TAIPEI (Taiwan News) — The Financial Supervisory Commission said Tuesday that the financial sector is well-positioned to absorb any impact as Taiwan and US trade talks near completion.
The New York Times reported that Taipei and Washington are close to an agreement that would lower US tariffs on Taiwanese imports from 20% to 15%, citing people familiar with the talks. The report said TSMC would also expand US investment, including plans for at least five additional semiconductor fabs.
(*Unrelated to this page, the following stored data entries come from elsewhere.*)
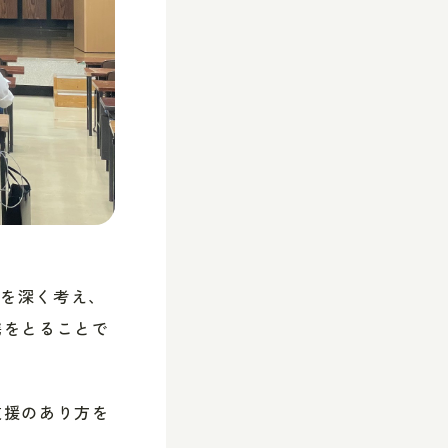
みを深く考え、
携をとることで
支援のあり方を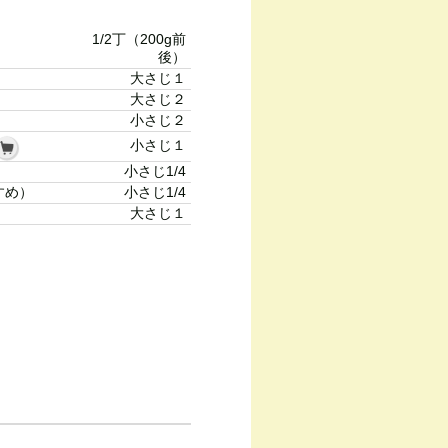
1/2丁（200g前
後）
大さじ１
大さじ２
小さじ２
小さじ１
小さじ1/4
すめ）
小さじ1/4
大さじ１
The FSC said the financial sector’s exposure to the US stood at NT$14.03 trillion (US$443.08 billion) as of the end of November, per CNA. Of that, life insurers accounted for NT$9.68 trillion, domestic banks NT$4.24 trillion, and the securities, futures, and investment trust sectors NT$106.7 billion.
FSC Banking Bureau Deputy Director-General Wang Yun-chung (王允中) said domestic banks remain stable, citing pretax earnings of NT$550.6 billion through November, a non-performing loan ratio of 0.16%, and a loan loss coverage ratio of 855.48%. He said the indicators reflect strong asset quality and stable operations.
Wang said the FSC conducted stress tests last year covering scenarios such as slower global growth, falling property and equity prices, and tariff uncertainty. The results showed banks remain resilient, with tariff rates of either 20% or 15% posing no material risk.
To support industry, Wang said relief measures proposed by business groups have been extended through the end of this year. These include streamlined reviews for new lending and a consultation platform for businesses.
FSC officials added that exposure in securities-related sectors remains within manageable limits, while current tariff measures pose no direct impact on insurers, though risks will continue to be monitored.